Monday, May 4, 2009

I (Finally) Figured Out Why I Want Tenure

Today was a big day. This morning’s paper ran a story containing quotes from me and from this blog that many of my colleagues will likely view as uncouth. Others will misinterpret it as desire for publicity and name recognition. These folks just don't know me like my family, and particularly my Poppa, does.

To my mind, I had little choice but to do what I did. My University is moving in an untenable direction, one that makes middle-class folks feel good, while at the same time trampling the long-term opportunities of the voiceless. I'm not alone- my family members have a long history of doing exactly this. I went on the record as opposed to a policy that is strongly supported not only by my administrators and supervisors, but also by most of the faculty around me. I wish I could say I felt brave and confident as hung up the phone with the reporter. I didn’t-- in fact, I ran to the bathroom and lost my lunch.

Over the course of the past many months, I’ve received a lot of advice about the Madison Initiative. Advisers have patiently explained to me that the policy is going forward with or without me, and that my time and energy spent fighting will be wasted. I’d be better off simply recommending a few minor alterations and falling in line; at the bare minimum this would help to ensure I could devote my energies to peer-reviewed publications and the kinds of thing academia typically rewards. A fight like this one, I was told, was something I had to earn the right to participate in—something I needed tenure for.

This is all undoubtedly true. The numbers of hours I’ve spent agonizing over the Initiative, pouring over its details, listening to the administration, reading what students have to say, reviewing relevant research on the topic again and again—it’s taken plenty of time and left room for very little sleep. If I were more prudent, that time could have been spent on my many R&Rs, helping put the icing on my tenure case.
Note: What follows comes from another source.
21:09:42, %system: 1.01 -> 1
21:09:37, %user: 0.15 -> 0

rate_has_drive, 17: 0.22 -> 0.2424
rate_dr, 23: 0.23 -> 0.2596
Except until now, I really wasn’t sure what tenure was good for. I never set out to be a professor—I just wanted to question conventional wisdom and address it with the best available social science evidence. I'd do it in whatever setting allowed it. I never worried about unemployment; heck at times I find myself with 3 or even 4 jobs at a time. I am insanely fortunate, I know it, and so I thought how could I expect more? Tenure, I began to think, could be phased out in favor of more competitive salaries.

But today, I get it. At the end of my 5th year as an assistant professor, I just spoke out in a manner that could hurt my job prospects, possibly my research agenda, and who knows what else. I’m not saying anyone will directly throw the hammer at me- not at all. But people will be pissed, and they’ll find ways to make my life difficult. I recognize that.

So why bother? Why not wait until I had tenure- and true academic freedom? Because I’m not a professor just anywhere—this is Madison. Madison, for pete’s sake—the place where every academic in the country believes anyone can and does speak their mind, and is praised for it. I am deeply proud of this University’s tradition, and I want it upheld.

And in this case, the truth simply couldn’t wait. In my reading, the research here is unequivocal. I’ve got mountains of evidence that truly open discussions were not occurring, and could not under institutional constraints. I spend my days with students who have struggled to gain access to UW-Madison, and also with many of those who’d hope to attend but for major financial barriers. Yes, this policy increases financial aid—and that is a wonderful thing. But there were other routes to achieve the same end, and much better policy designs that were never considered or outright rejected. And so it was time to stand up for my students—and even more importantly for the Wisconsin high school graduates from poor families who will never find their way here. My own personal interests (e.g. salary, community of faculty, even tenure) be damned.

I have a two-year-old. When I leave the house every day I think about why I’m bothering. Today, the world knows why. And honestly, I’m both proud—and scared.